Второй звук, третий, и, наконец, четвёртый.
Кешка замер и закрыл глаза.
Ему показалось, что вся его жизнь — с того самого разбитого окна до сегодняшнего дня, со всей его дурацкой войной против музыки и глупой обидой на Тигра — вся его, Кешкина, жизнь с таким же звоном посыпалась, разлетелась на тысячи осколков… Вся его защита от музыки, которую он так старательно возводил кирпичик к кирпичику — вся она рухнула от одного прикосновения к струне…
А ведь это была ещё не музыка. Это просто настраивали скрипку.
Кешка даже не удивился. Всё правильно: дедушка — учитель скрипки…
— Кеш, ты чего, а, Кеша? — он на секунду опомнился и увидел Танины испуганные глаза. — Тебе не плохо?
Кешка мотнул головой, мол, всё в порядке — что-то в горле мешало говорить, голос не слушался.
— Ты садись лучше сюда, — и Таня заботливо усадила его на диван, — здесь лучше слышно. Я всё время здесь слушаю — вот так, сюда ухом!
Он послушно прислонился головой к стене.
— Грейся, — улыбнулась Таня, набросила на него зелёный плед и сунула в руки горячую чашку.
На чашке был рыцарь в доспехах, а в чае медленно кружилось лимонное солнышко.
И тут началась музыка.
…Это было даже нечестно, вот так, без предупреждения… Он был не готов — не успел выставить копьё, опустить забрало! Лишь успел удивиться, что никогда прежде не видел своего врага в лицо — вернее, никогда не слышал.
Ведь оказалось, что концерты по телевизору и неприветливые портреты композиторов в школьном кабинете музыки — это всё не то. Вернее, это вообще ничего!
Выходит, он никогда раньше и не слышал музыки. Чтобы вот так, просто скрипка — и просто за стенкой. И чтобы просто дедушка…
Это потом он понял, что играл на скрипке совсем не Михаил Соломонович, а смешной его студент Сашка Волков. А тогда Кешка об этом не думал. Он вообще ни о чём не думал — как будто кто-то подошёл к нему, взял за руку и повёл за собой. И Кешка пошёл. Пошёл без оглядки, не думая — на край света, в огонь и воду! И идти ему было хорошо.

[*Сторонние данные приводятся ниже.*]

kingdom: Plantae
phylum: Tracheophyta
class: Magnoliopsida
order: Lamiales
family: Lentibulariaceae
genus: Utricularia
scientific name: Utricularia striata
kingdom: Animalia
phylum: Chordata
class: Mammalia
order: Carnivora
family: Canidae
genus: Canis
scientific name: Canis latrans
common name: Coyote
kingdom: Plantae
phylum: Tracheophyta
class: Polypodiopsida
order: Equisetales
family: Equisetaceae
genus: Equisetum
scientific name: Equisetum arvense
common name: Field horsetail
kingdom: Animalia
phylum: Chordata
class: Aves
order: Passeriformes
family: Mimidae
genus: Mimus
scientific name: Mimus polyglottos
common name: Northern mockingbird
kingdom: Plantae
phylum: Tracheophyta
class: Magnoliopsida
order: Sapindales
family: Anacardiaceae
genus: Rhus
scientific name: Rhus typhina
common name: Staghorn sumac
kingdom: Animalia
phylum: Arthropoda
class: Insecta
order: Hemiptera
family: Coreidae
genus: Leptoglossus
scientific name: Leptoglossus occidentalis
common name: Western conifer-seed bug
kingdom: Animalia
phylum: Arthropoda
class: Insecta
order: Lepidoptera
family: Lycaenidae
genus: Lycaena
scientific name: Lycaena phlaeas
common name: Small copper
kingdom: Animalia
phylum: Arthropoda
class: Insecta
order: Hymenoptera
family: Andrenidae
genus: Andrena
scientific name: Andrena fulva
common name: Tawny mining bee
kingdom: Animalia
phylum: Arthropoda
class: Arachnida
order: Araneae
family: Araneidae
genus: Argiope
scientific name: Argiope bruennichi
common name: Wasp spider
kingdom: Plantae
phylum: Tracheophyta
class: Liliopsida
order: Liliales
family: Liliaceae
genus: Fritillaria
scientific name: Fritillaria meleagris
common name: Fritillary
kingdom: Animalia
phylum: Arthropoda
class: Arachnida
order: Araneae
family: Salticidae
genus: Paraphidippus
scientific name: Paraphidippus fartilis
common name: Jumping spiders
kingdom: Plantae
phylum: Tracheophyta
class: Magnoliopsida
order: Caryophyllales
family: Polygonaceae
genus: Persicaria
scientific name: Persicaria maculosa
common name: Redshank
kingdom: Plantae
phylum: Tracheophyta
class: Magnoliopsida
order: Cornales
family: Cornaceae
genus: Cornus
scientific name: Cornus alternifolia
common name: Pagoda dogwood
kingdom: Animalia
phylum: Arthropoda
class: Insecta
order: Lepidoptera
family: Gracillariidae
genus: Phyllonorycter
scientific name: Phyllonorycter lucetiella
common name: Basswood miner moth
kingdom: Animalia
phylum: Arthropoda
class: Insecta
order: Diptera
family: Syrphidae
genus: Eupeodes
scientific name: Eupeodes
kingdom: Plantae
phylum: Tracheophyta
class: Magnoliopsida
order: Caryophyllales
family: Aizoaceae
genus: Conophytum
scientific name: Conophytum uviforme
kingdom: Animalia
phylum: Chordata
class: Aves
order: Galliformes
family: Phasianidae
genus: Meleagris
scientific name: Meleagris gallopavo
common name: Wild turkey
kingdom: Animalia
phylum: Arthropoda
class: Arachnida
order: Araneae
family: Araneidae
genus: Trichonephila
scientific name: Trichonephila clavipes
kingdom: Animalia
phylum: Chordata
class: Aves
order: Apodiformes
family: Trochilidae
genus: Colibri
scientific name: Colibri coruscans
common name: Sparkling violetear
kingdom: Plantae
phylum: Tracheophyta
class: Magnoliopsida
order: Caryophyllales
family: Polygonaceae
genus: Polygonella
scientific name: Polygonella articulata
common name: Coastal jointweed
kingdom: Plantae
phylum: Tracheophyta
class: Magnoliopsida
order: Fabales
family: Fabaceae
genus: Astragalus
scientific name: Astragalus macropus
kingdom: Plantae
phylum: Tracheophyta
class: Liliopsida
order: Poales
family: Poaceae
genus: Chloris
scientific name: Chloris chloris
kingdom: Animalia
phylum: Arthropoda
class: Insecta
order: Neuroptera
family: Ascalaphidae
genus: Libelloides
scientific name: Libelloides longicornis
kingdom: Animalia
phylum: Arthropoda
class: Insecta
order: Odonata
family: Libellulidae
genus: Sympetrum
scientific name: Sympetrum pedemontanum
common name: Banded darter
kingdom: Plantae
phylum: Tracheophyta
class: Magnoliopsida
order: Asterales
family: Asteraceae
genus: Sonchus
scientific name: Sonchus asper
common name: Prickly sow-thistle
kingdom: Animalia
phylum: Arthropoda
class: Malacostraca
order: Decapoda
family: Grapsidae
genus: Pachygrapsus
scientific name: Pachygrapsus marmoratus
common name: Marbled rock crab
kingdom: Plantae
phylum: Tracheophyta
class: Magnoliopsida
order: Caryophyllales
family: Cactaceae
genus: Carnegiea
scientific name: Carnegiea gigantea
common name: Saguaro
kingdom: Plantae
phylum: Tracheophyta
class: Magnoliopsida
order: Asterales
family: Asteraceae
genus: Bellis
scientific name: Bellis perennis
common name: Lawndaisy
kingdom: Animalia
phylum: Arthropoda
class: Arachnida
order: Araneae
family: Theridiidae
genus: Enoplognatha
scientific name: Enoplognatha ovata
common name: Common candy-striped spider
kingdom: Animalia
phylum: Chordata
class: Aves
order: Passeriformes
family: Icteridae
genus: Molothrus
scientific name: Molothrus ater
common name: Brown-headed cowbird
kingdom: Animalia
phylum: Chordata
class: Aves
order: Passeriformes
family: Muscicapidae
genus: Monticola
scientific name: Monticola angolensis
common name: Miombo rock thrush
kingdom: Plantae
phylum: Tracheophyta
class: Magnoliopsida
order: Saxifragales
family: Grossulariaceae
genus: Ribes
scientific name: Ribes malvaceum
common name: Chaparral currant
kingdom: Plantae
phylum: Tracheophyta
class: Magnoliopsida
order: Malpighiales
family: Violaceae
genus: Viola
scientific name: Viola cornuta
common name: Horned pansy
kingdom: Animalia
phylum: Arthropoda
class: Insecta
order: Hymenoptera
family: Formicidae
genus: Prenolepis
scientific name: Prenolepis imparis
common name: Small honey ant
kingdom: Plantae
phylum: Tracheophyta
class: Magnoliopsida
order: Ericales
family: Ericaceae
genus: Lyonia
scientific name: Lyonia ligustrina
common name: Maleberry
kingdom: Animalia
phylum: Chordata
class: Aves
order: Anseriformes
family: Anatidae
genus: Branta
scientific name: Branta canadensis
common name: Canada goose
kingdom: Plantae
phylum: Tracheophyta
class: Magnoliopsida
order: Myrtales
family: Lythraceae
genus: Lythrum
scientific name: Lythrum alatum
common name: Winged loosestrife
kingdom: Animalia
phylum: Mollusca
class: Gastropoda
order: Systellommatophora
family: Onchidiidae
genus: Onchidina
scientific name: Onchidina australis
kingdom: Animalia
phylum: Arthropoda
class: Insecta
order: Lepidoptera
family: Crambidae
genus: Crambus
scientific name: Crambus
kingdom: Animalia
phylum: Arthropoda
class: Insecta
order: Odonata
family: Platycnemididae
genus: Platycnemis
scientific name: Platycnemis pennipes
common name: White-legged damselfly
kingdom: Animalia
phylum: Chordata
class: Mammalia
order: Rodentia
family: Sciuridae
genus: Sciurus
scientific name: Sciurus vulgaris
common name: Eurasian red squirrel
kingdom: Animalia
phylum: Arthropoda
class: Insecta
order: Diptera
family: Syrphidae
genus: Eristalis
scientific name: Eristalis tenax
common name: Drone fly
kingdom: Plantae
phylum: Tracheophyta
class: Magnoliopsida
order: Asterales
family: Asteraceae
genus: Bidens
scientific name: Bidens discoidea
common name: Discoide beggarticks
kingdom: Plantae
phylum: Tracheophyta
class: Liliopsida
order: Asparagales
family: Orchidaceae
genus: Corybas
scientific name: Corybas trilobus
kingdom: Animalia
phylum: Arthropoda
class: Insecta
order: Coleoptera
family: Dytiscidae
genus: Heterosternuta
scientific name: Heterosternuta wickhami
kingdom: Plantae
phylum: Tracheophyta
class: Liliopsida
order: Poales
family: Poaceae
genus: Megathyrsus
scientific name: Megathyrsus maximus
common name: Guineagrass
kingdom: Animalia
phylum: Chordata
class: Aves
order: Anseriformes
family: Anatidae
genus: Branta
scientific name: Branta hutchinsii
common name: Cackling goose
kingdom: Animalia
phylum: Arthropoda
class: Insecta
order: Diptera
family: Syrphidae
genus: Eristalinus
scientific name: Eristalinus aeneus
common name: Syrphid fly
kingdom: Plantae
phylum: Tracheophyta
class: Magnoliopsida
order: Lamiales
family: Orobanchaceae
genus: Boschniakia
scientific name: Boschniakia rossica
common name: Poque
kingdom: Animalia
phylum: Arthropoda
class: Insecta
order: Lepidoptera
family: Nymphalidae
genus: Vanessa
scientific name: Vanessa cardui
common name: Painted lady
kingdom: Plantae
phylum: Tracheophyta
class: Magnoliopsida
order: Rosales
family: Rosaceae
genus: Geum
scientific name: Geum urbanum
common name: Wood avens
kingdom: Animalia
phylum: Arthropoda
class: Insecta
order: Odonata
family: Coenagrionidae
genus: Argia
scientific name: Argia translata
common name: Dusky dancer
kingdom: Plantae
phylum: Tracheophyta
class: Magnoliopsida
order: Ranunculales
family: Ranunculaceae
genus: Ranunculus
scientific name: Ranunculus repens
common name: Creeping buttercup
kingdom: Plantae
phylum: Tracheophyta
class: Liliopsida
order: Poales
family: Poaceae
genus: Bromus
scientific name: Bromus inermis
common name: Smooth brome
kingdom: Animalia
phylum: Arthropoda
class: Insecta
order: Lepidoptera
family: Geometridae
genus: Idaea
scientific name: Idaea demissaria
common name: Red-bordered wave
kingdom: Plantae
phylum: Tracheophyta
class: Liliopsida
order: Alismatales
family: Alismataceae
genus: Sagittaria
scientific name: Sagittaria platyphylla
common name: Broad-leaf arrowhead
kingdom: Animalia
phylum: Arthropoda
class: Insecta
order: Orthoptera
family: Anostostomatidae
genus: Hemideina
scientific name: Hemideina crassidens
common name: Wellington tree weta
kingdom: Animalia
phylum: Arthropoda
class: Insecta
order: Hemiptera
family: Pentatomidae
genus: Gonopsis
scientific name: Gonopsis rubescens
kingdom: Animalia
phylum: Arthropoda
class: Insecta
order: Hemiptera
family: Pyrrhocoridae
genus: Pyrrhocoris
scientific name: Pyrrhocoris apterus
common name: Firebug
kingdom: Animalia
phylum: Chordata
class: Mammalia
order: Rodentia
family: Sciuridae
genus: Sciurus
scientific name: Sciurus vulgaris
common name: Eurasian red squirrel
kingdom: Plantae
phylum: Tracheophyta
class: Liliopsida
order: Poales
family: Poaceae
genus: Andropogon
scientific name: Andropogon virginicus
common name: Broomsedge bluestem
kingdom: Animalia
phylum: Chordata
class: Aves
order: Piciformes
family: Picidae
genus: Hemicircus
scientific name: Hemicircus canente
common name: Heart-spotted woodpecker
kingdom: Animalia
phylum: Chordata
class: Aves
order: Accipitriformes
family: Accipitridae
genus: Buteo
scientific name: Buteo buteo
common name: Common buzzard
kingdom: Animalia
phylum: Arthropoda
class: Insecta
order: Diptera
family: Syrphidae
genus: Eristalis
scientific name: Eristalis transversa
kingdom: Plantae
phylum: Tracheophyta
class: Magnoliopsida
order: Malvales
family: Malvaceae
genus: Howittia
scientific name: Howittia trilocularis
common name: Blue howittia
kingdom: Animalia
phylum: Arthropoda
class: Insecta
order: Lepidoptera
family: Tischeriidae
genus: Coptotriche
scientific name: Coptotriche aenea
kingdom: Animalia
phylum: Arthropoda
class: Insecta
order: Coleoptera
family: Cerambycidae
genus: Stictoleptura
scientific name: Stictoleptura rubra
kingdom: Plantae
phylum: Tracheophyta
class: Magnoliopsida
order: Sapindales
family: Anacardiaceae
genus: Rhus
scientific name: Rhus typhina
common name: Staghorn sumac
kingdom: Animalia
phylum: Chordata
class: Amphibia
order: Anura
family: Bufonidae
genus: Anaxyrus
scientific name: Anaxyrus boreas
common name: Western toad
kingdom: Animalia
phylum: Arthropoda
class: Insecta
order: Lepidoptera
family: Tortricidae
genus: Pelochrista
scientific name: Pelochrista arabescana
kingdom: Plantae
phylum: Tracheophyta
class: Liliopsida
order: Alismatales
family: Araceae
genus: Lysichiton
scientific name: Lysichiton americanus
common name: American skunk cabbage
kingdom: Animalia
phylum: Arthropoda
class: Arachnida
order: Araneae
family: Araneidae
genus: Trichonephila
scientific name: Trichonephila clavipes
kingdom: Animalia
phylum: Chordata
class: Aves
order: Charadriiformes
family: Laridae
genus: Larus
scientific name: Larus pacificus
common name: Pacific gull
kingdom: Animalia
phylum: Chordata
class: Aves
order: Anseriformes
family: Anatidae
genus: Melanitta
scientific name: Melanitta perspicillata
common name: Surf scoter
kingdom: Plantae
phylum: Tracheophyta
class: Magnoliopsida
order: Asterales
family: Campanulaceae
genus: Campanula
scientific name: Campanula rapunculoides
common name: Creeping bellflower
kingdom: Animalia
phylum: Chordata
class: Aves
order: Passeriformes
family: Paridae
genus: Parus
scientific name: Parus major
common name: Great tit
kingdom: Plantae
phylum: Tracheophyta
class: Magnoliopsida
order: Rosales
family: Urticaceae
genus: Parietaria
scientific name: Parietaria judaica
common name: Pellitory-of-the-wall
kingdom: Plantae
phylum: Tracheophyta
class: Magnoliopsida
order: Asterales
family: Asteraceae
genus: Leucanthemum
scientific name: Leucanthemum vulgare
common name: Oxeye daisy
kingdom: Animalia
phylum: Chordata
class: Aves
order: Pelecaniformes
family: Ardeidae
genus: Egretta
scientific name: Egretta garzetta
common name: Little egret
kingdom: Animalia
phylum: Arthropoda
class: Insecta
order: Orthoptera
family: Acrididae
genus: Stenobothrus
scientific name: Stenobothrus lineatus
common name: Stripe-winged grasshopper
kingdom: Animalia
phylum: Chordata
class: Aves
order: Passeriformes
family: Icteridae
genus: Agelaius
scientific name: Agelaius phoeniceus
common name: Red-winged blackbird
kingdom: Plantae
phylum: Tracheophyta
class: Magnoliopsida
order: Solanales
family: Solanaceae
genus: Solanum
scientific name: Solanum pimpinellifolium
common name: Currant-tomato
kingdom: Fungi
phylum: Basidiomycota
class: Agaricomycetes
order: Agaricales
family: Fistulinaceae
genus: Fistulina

Кешка очнулся, когда за студентом Сашкой хлопнула дверь. Он увидел у себя в руках остывшую чашку. Таня сидела за столом, грызла ручку и, кажется, не обращая на него никакого внимания.
Кешка громко отхлебнул остывший чай. Таня подняла голову:
— Ну что, согрелся?
Кешка кивнул и сказал, разглядывая чашку:
— Тевтонский рыцарь восемнадцатого века…
— Ух ты, а я не знала никогда…
Кешка испугался, что Таня сейчас заговорит о музыке. Спросит что-нибудь вроде этого: — «Ну что, понравилось?»
Но она не спросила.
Пора было собираться домой.
Пока Кешка в прихожей натягивал куртку, опять вышел Михаил Соломонович:
— А обувь твоя, брат, не высохла ещё. Могу только свои предложить — я тебе и носки шерстяные дам, доковыляешь как-нибудь, всё лучше, чем в мокрых!
Он протянул Кешке кроссовки размера этак сорок третьего. И Кешка поразился — как этот человек, скрипач, Учитель — может думать о каких-то Кешкиных мокрых ботинках!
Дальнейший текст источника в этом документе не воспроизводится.